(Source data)
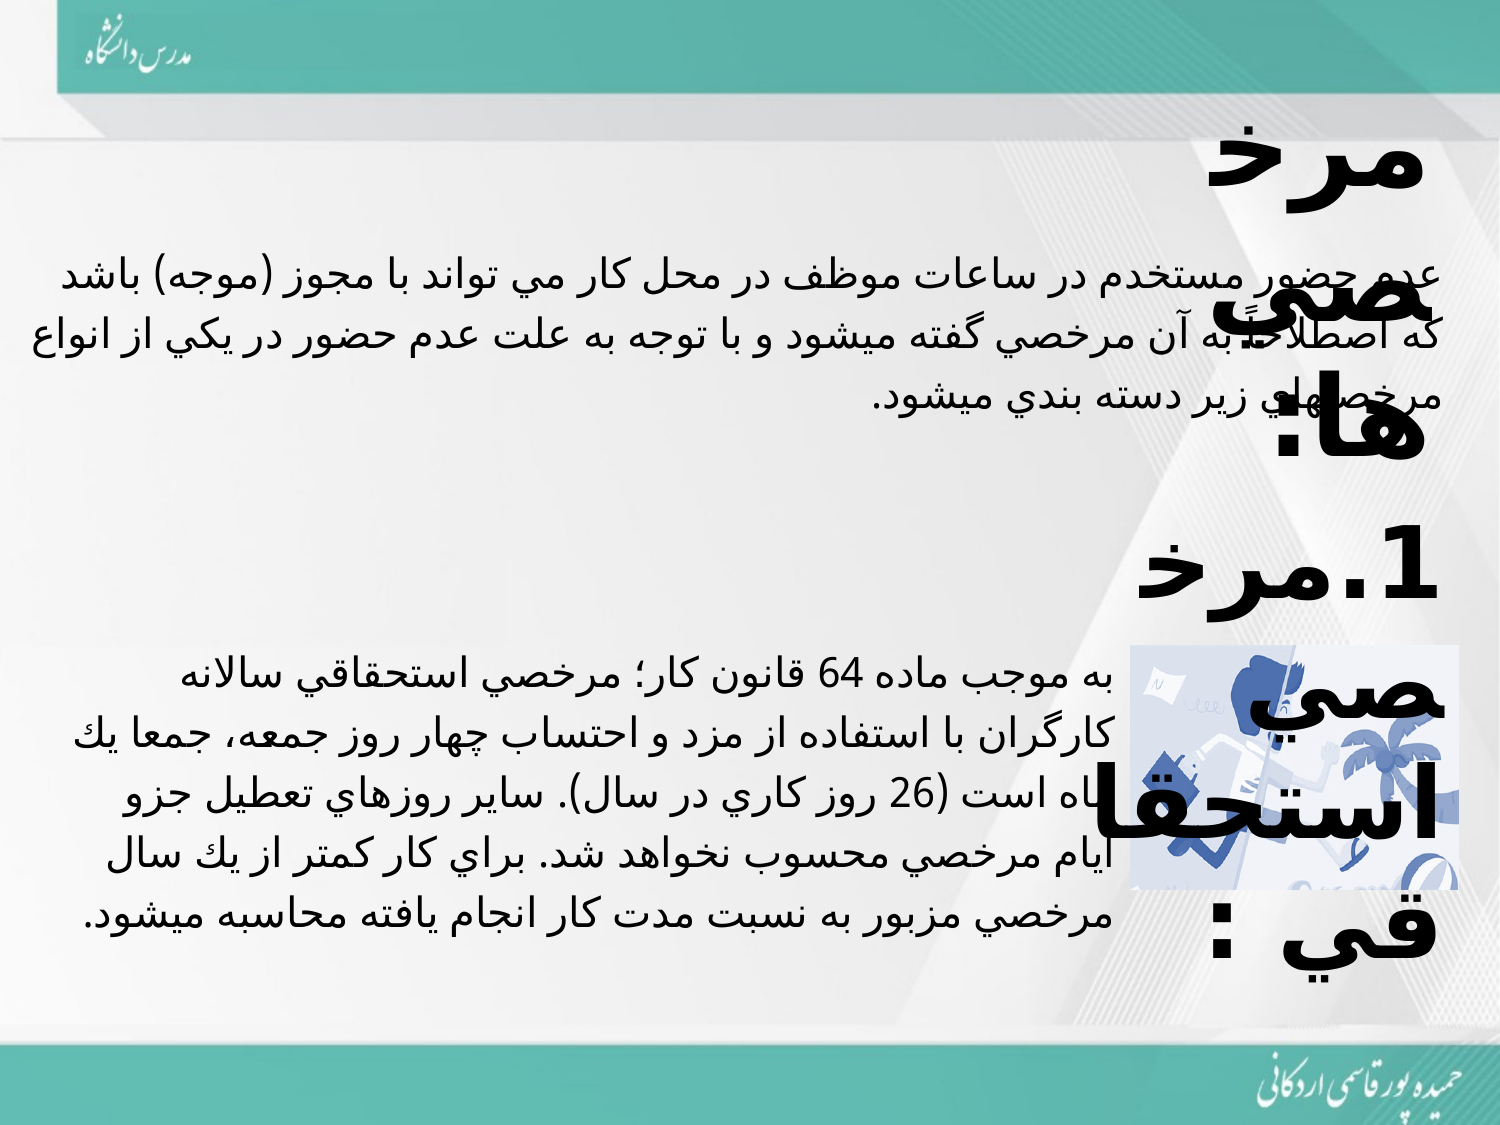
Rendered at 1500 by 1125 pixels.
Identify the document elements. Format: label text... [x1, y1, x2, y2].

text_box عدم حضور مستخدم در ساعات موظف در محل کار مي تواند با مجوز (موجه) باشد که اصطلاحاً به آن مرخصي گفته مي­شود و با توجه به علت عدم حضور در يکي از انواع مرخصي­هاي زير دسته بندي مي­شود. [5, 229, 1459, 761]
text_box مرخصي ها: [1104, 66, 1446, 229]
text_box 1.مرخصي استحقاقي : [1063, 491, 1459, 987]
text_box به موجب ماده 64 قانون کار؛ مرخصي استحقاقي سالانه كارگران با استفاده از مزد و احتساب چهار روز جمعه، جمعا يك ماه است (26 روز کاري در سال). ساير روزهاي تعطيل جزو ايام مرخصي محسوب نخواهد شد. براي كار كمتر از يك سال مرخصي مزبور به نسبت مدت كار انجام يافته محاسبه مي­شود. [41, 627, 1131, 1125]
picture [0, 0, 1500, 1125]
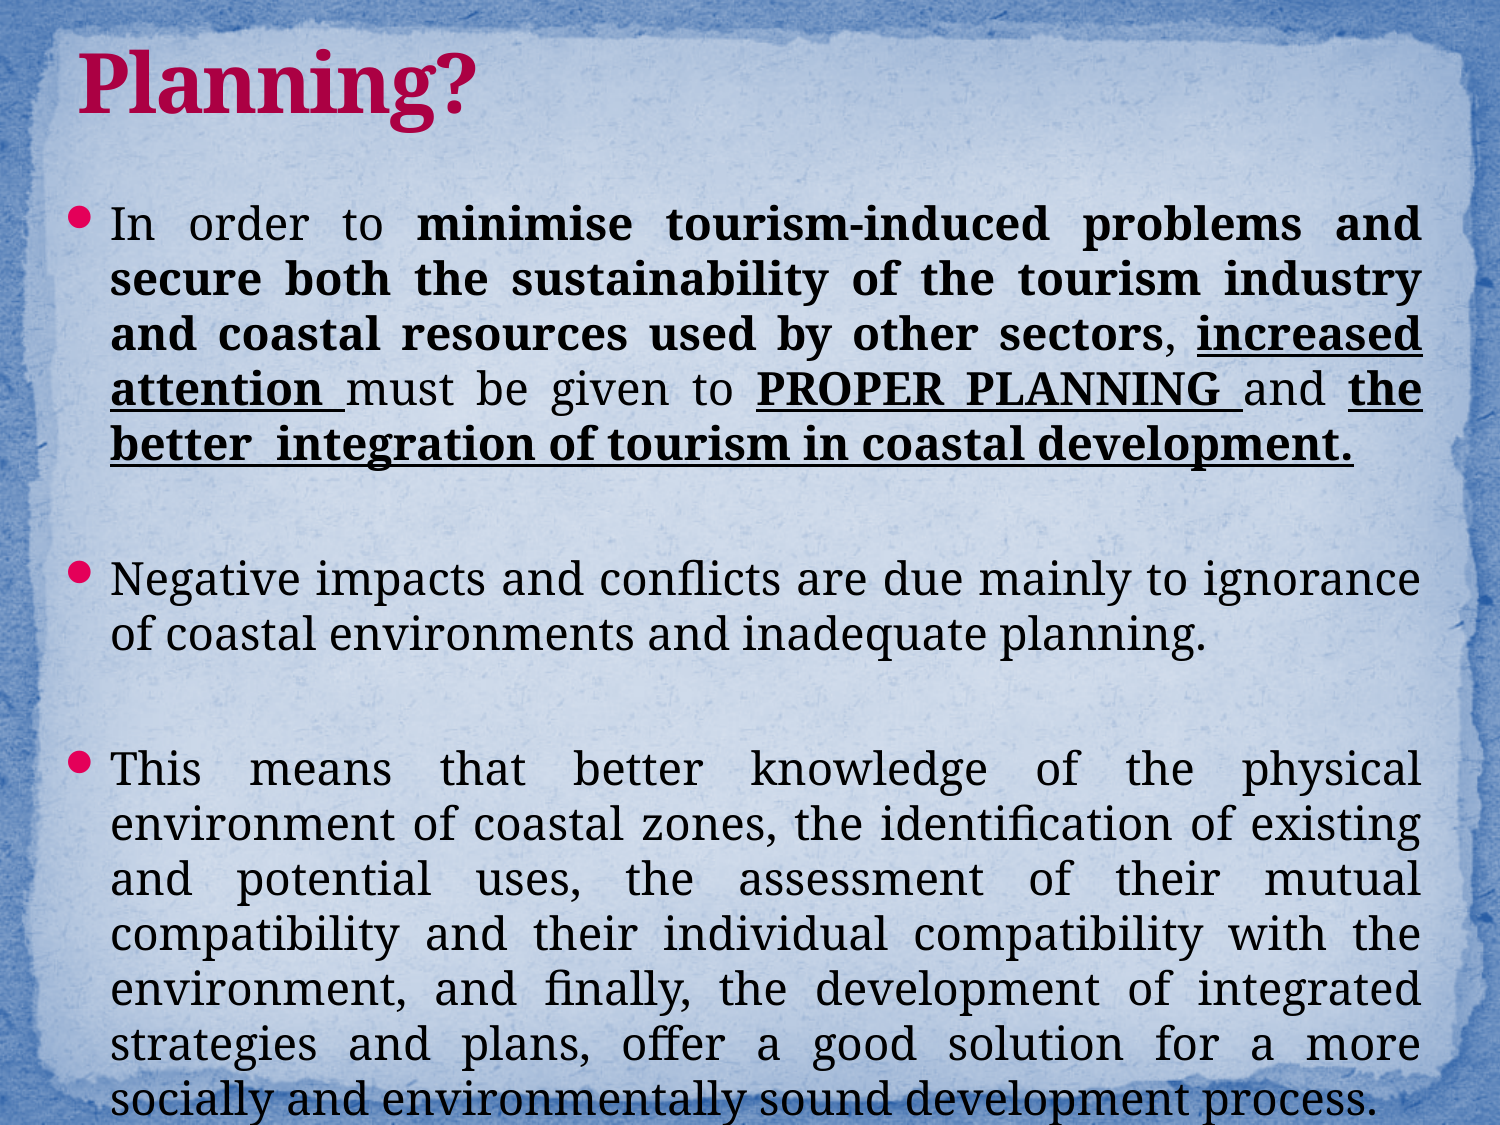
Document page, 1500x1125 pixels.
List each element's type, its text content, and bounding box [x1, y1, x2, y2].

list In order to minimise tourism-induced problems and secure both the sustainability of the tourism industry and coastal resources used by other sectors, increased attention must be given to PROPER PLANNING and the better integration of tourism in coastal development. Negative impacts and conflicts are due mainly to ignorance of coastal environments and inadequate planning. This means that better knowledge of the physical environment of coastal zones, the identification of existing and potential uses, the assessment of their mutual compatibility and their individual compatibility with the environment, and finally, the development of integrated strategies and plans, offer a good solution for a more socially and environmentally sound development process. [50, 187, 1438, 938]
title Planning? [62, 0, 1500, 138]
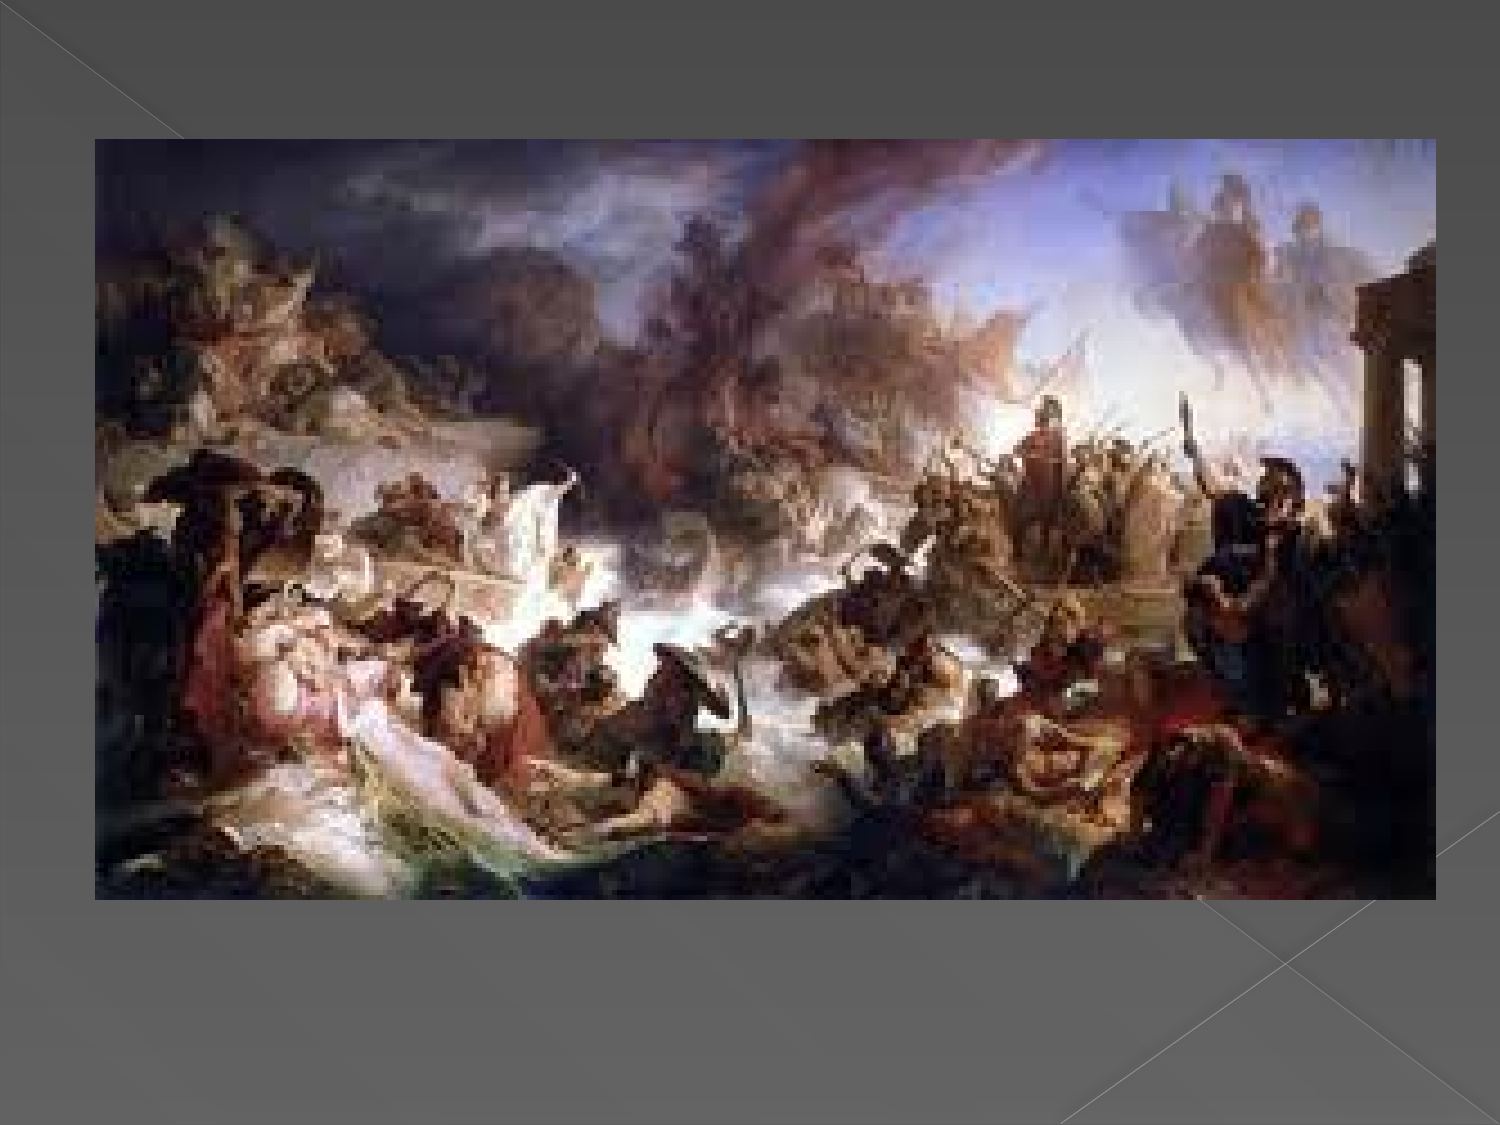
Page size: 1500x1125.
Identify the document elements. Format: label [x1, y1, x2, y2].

● **TASK**
Except for the pictures, set down each line of the records exactly as it appears.

● **SOLUTION BELOW**
Rendered at 1500 by 1125 pixels.
Identify the document elements. Format: label text... [x1, y1, x2, y2].

text_box عدم حضور مستخدم در ساعات موظف در محل کار مي تواند با مجوز (موجه) باشد که اصطلاحاً به آن مرخصي گفته مي­شود و با توجه به علت عدم حضور در يکي از انواع مرخصي­هاي زير دسته بندي مي­شود. [5, 229, 1459, 761]
text_box مرخصي ها: [1104, 66, 1446, 229]
text_box 1.مرخصي استحقاقي : [1063, 491, 1459, 987]
text_box به موجب ماده 64 قانون کار؛ مرخصي استحقاقي سالانه كارگران با استفاده از مزد و احتساب چهار روز جمعه، جمعا يك ماه است (26 روز کاري در سال). ساير روزهاي تعطيل جزو ايام مرخصي محسوب نخواهد شد. براي كار كمتر از يك سال مرخصي مزبور به نسبت مدت كار انجام يافته محاسبه مي­شود. [41, 627, 1131, 1125]
picture [0, 0, 1500, 1125]
Document page, 1500x1125 pixels.
List each element's type, its text content, and bounding box [x1, y1, x2, y2].

list In order to minimise tourism-induced problems and secure both the sustainability of the tourism industry and coastal resources used by other sectors, increased attention must be given to PROPER PLANNING and the better integration of tourism in coastal development. Negative impacts and conflicts are due mainly to ignorance of coastal environments and inadequate planning. This means that better knowledge of the physical environment of coastal zones, the identification of existing and potential uses, the assessment of their mutual compatibility and their individual compatibility with the environment, and finally, the development of integrated strategies and plans, offer a good solution for a more socially and environmentally sound development process. [50, 187, 1438, 938]
title Planning? [62, 0, 1500, 138]
Page size: 1500x1125.
Identify the document elements. Format: label [x1, y1, x2, y2].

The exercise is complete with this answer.